- [DESCRIPTION OF THE TASK]: In the data below, update the lines from the one containing "text_box Fig. 7 [1202, 709, 1529, 723]" to the one containing "text_box Caso Bidimensional" by changing "Conclusiones" to "Conclusions". Keep everything else the same.
══════
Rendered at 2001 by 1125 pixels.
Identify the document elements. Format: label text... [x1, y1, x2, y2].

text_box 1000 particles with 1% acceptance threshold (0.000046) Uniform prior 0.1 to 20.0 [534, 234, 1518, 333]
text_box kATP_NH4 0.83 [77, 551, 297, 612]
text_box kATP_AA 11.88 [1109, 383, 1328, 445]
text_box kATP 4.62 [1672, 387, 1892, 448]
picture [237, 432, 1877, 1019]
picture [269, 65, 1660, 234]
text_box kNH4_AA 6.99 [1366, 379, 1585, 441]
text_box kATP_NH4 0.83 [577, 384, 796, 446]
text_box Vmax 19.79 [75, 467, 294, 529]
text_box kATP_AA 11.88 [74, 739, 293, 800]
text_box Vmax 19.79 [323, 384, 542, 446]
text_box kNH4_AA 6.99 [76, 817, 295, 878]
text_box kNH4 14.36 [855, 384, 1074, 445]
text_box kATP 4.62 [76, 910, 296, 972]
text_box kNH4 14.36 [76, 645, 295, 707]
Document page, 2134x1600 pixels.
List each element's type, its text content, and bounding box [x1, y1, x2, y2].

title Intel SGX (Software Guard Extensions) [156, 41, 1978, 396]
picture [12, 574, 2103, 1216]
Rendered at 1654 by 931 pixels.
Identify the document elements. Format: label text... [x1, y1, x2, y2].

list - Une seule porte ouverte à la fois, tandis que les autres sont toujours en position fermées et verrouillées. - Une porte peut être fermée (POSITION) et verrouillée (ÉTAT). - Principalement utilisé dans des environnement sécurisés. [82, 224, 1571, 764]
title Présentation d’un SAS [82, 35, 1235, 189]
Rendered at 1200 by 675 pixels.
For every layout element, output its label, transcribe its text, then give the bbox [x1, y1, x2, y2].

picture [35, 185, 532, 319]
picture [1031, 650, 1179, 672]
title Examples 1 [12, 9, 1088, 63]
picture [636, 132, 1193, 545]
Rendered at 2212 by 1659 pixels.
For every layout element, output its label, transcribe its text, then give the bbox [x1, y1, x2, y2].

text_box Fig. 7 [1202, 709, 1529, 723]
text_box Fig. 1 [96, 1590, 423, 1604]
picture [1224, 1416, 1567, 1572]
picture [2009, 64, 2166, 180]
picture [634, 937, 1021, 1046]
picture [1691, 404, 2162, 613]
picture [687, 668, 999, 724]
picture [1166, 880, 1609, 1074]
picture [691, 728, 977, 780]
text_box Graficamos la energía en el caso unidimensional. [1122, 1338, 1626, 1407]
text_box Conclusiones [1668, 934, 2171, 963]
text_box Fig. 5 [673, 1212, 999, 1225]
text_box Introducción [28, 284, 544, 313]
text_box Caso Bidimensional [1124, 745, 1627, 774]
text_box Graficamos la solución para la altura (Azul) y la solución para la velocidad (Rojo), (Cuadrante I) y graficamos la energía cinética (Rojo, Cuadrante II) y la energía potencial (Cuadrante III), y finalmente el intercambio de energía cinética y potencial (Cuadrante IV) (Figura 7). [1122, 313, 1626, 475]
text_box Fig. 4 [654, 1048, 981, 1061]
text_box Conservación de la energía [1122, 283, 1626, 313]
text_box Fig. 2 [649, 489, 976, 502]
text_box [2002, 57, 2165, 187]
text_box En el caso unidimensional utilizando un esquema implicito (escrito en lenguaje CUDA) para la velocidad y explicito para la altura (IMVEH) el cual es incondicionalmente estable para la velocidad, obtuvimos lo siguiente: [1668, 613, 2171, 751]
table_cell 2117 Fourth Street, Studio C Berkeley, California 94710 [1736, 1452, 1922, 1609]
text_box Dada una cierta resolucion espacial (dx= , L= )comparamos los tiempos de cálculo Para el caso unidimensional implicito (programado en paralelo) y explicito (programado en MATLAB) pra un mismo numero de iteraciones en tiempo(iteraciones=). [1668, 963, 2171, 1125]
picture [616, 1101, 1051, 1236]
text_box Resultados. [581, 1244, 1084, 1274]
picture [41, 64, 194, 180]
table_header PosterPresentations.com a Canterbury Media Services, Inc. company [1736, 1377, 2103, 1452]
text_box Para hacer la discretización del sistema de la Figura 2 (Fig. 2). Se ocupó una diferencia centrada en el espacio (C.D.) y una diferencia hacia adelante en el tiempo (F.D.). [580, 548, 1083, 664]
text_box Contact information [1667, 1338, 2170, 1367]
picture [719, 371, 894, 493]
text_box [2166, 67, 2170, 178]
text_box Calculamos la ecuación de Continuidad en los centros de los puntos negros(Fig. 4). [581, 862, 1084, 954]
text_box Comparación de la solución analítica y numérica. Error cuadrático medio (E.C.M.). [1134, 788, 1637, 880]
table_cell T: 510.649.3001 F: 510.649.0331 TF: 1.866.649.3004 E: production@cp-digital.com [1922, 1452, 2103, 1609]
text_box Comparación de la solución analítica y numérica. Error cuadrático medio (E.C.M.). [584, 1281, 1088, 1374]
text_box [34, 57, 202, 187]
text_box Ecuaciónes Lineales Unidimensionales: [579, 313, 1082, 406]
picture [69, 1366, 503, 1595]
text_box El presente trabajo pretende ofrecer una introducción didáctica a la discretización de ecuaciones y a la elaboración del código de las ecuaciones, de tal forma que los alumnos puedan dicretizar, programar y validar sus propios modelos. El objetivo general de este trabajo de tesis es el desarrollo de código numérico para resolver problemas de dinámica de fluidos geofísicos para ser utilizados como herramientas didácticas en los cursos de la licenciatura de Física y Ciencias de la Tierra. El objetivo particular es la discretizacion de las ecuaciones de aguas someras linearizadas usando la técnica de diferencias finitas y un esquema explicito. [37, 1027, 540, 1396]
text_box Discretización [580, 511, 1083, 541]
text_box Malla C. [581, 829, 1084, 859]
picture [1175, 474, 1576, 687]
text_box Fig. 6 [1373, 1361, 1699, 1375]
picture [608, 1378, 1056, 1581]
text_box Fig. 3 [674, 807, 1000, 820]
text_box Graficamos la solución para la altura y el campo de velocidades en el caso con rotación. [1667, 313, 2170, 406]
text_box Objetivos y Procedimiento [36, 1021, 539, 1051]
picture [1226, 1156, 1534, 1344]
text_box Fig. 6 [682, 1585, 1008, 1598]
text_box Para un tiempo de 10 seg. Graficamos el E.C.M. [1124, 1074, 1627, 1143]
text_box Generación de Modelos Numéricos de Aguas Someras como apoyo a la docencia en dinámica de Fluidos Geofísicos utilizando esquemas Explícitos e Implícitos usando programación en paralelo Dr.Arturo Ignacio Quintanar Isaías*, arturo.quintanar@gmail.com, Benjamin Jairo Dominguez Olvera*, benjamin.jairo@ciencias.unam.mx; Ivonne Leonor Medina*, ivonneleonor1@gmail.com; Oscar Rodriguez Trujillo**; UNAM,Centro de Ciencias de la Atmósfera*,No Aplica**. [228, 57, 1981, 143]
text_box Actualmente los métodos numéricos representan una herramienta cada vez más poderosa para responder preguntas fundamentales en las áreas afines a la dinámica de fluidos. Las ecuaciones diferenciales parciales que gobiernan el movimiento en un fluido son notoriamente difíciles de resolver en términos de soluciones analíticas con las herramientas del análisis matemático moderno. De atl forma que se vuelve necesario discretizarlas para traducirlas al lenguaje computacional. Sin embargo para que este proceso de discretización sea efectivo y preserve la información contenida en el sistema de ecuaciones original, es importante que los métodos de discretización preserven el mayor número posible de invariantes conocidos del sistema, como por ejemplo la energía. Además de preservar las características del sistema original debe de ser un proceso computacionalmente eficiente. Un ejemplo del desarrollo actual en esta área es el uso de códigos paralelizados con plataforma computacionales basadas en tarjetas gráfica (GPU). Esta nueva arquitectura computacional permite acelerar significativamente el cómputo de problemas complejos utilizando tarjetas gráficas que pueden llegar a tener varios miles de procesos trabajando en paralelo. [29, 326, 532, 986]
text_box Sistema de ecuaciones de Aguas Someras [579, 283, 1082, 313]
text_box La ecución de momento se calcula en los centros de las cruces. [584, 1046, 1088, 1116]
══════
- [WORKED SOLUTION]:
text_box Fig. 7 [1202, 709, 1529, 723]
text_box Fig. 1 [96, 1590, 423, 1604]
picture [1224, 1416, 1567, 1572]
picture [2009, 64, 2166, 180]
picture [634, 937, 1021, 1046]
picture [1691, 404, 2162, 613]
picture [687, 668, 999, 724]
picture [1166, 880, 1609, 1074]
picture [691, 728, 977, 780]
text_box Graficamos la energía en el caso unidimensional. [1122, 1338, 1626, 1407]
text_box Conclusions [1668, 934, 2171, 963]
text_box Fig. 5 [673, 1212, 999, 1225]
text_box Introducción [28, 284, 544, 313]
text_box Caso Bidimensional [1124, 745, 1627, 774]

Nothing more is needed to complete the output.